If you reached your conclusions rationally, then the desire to get external validation is unnecessary. If you didn’t reach your conclusions rationally, then no authority — even if it has the force of law, as in some societies the psychiatric profession does — will make the untrue true, or the unreal real.

The same goes for family members and loved ones who fantasize, “If I can get this therapist / psychiatrist to agree with me about my husband [wife/son/daughter/friend], then that will make me right.”

Seriously?

This is a completely wrong-headed and dishonest motive for seeking out professional help. It’s not help you’re seeking, either, not if that’s your true motive. If this is what you’re honestly looking for, your desire isn’t to know what’s true; your desire is to gang up on someone you claim to love. Your desire isn’t to love or bestow enlightenment on yourself or others; it’s about control.
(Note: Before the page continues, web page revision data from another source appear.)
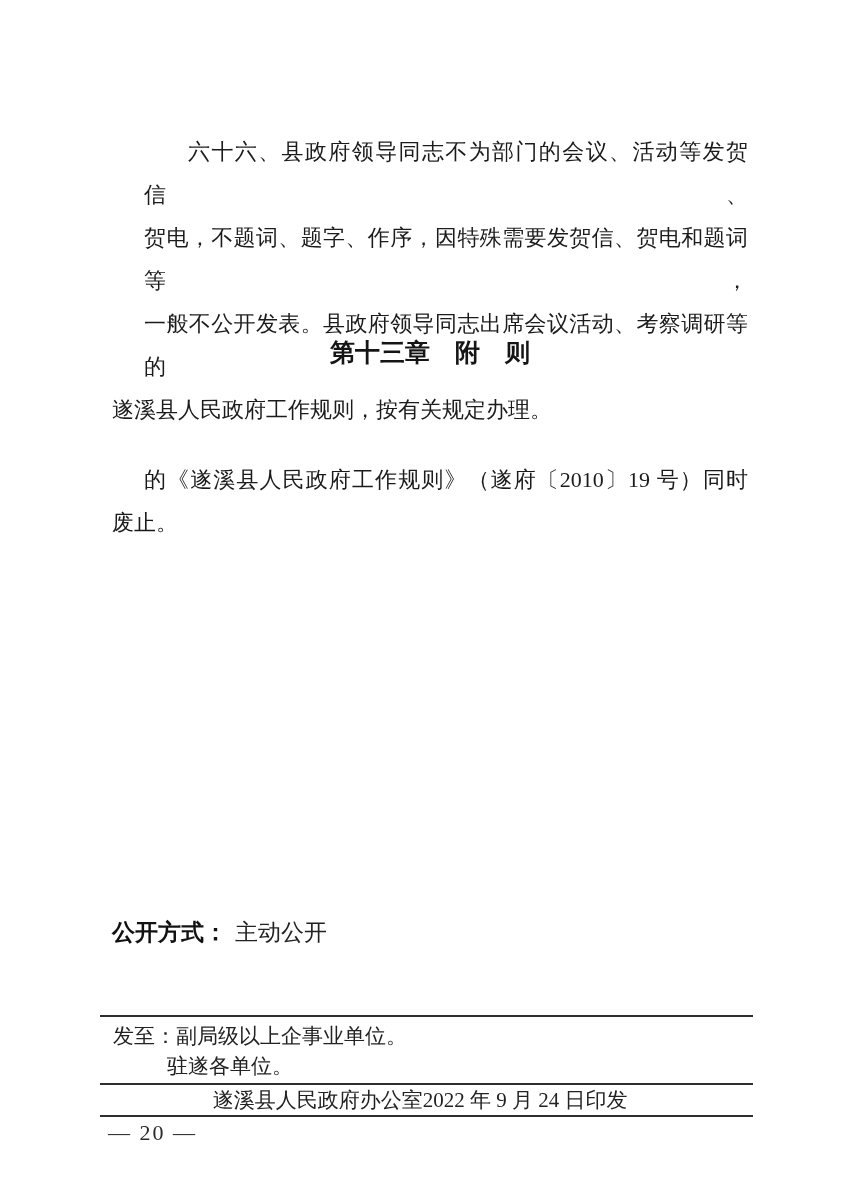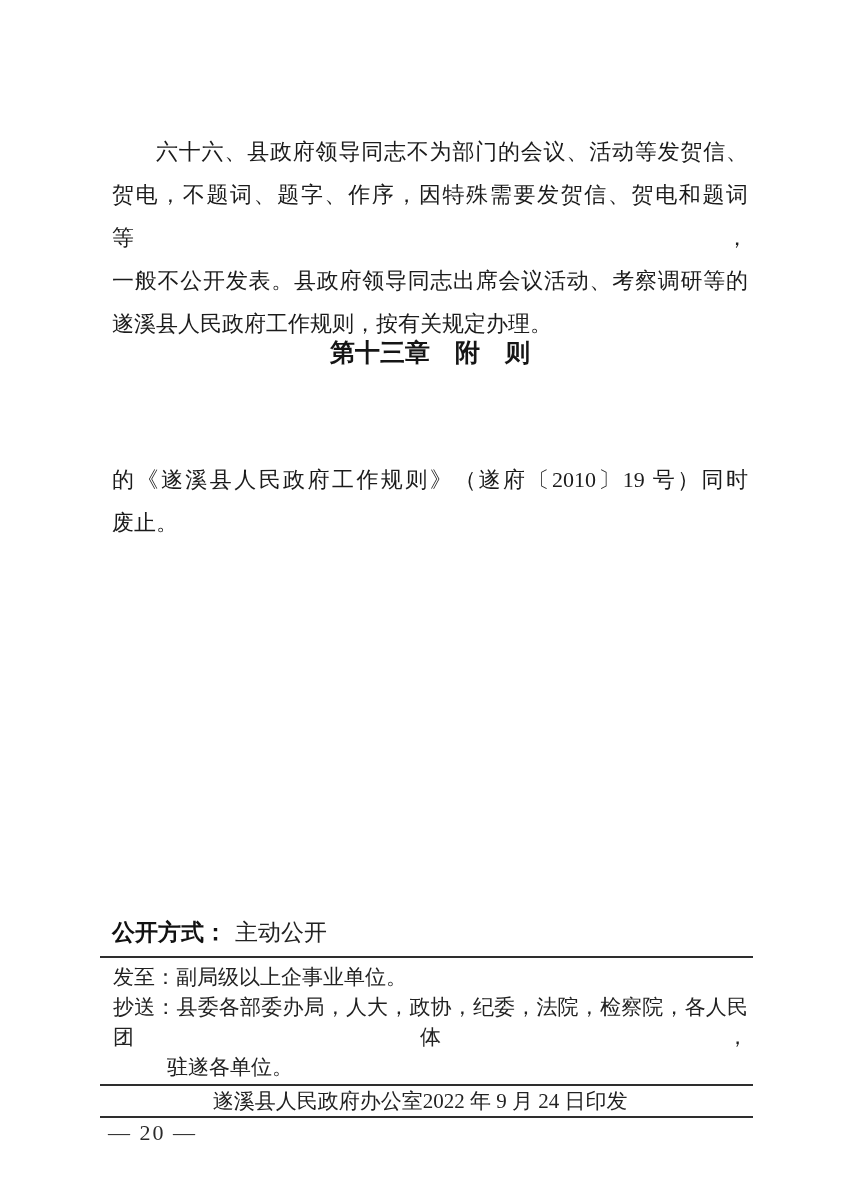--- a/index.html
+++ b/index.html
@@ -16,7 +16,7 @@
   .content-block { position: absolute; left: 112px; width: 636px; }
   .body-para { font-size: 22px; line-height: 43px; color: #1b1b1b; }
   .line { text-align: left; }
-  .line.j { text-align: justify; text-align-last: justify; }
+  .line.j { text-align: justify; text-align-last: justify; margin-left: 32px; }
   .line.indent { text-indent: 44px; }
   .chapter {
     position: absolute; left: 112px; width: 636px;

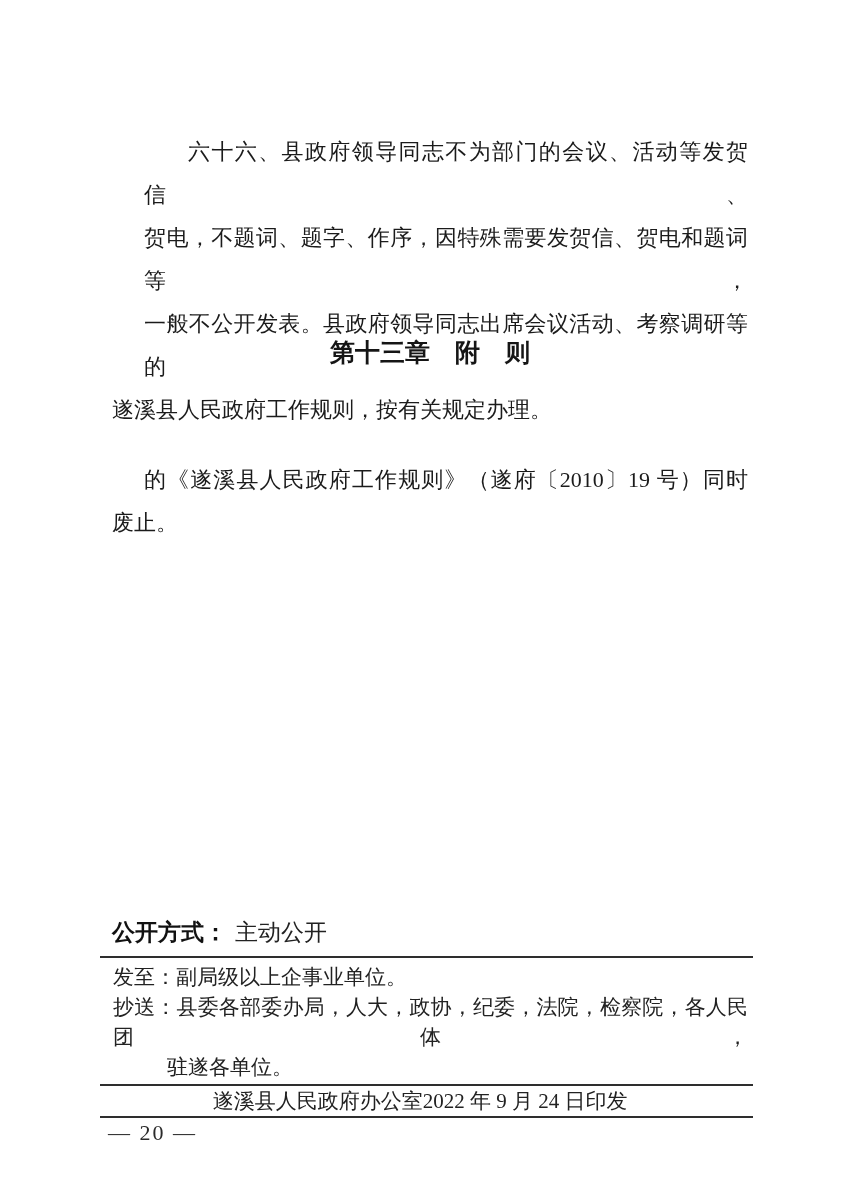--- a/index.html
+++ b/index.html
@@ -34,7 +34,7 @@
     font-weight: bold; color: #111;
   }
   .disclosure .value { margin-left: 8px; color: #222; }
-  .dist-box { position: absolute; left: 100px; top: 956px; width: 653px; }
+  .dist-box { position: absolute; left: 100px; top: 1015px; width: 653px; }
   .rule { height: 2px; background: #2e2e2e; width: 100%; }
   .dist-rows { padding: 4px 0 2px 0; }
   .dist-row {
And although people continue to claim that control is equivalent to love, nothing could be further from the truth.

Psychology and psychiatry are supposed to be sciences in support of objective truth, for the benefit of alleviating emotional pain and conflict within individual human beings. Psychology is supposed to help us understand ourselves and better function — not to control each other.
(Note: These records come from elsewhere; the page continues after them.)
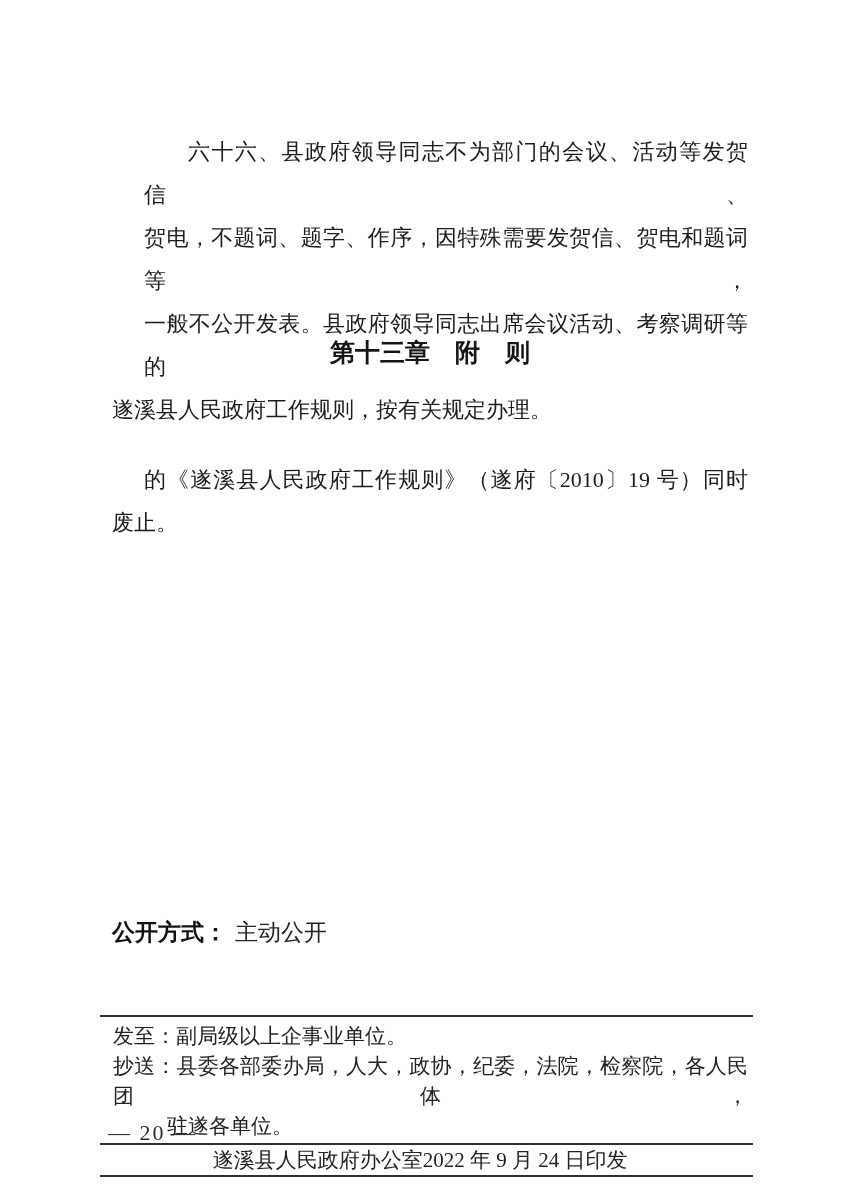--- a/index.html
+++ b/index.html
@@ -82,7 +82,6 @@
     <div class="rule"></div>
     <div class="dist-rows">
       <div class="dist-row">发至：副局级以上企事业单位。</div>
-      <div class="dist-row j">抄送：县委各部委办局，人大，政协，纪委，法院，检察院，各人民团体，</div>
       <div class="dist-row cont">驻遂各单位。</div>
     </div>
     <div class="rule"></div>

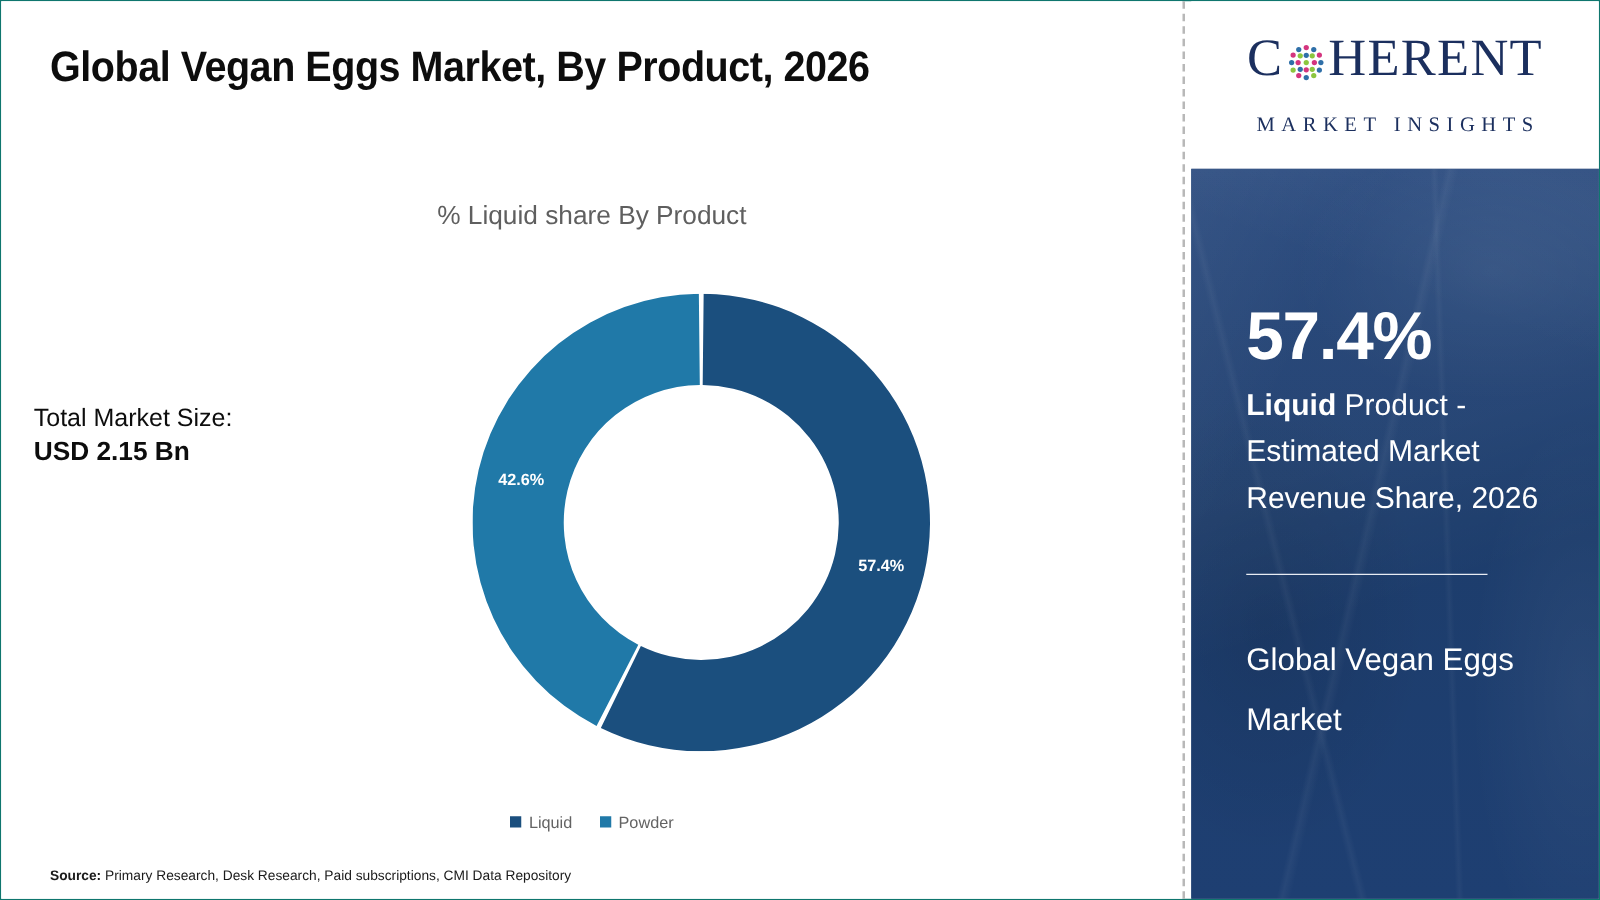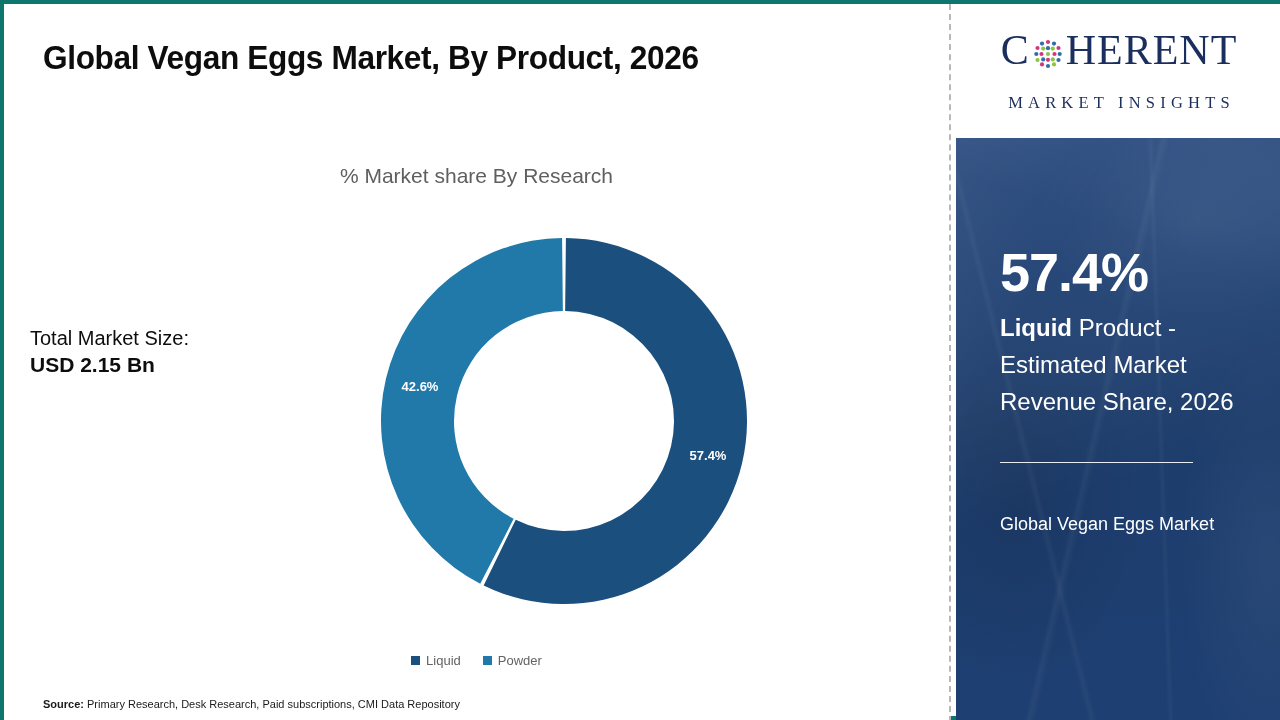--- a/index.html
+++ b/index.html
@@ -14,7 +14,7 @@
     position:relative;
     width:1280px; height:720px;
     background:#ffffff;
-    border:4px solid #0f766e;
+    border:1px solid #0f766e;
   }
Instead, some will attempt to use these fields for the sake of imposing conformity, either through political force (governments) or mental intimidation (families and controlling loved ones). I see it every day, and, like I said, it’s ordinary people just as much as anyone else.

Conformity for its own sake is an irrational goal. Minds cannot be made to think, not even at gunpoint. At most, people who feel legally or emotionally intimidated into altering a way of thinking, or some course of action, will pretend to do so in order to “keep the peace.” But nothing in their minds or desires or views has changed one bit. Lots of people go to a therapist to appease their spouses or loved ones, more for appearances than for actual change. Anyone who falls for this ploy isn’t watching carefully or thinking clearly, not at all.

Interestingly, none of it works on its own terms. Control or intimidation fail to succeed in bringing about the conformity/elimination of dissension that some irrationally seek out in others.

Those who seek to control the minds and actions of others will never succeed at attaining what they’re really after. That’s because what they’re really after — the will, mind and psyche of another — isn’t theirs to have. The psychiatric field will (for a fee) sometimes go along with the pretense; but nothing will alter what’s true, not even the authority of a profession sometimes held to be the twenty-first century equivalent of the clergy.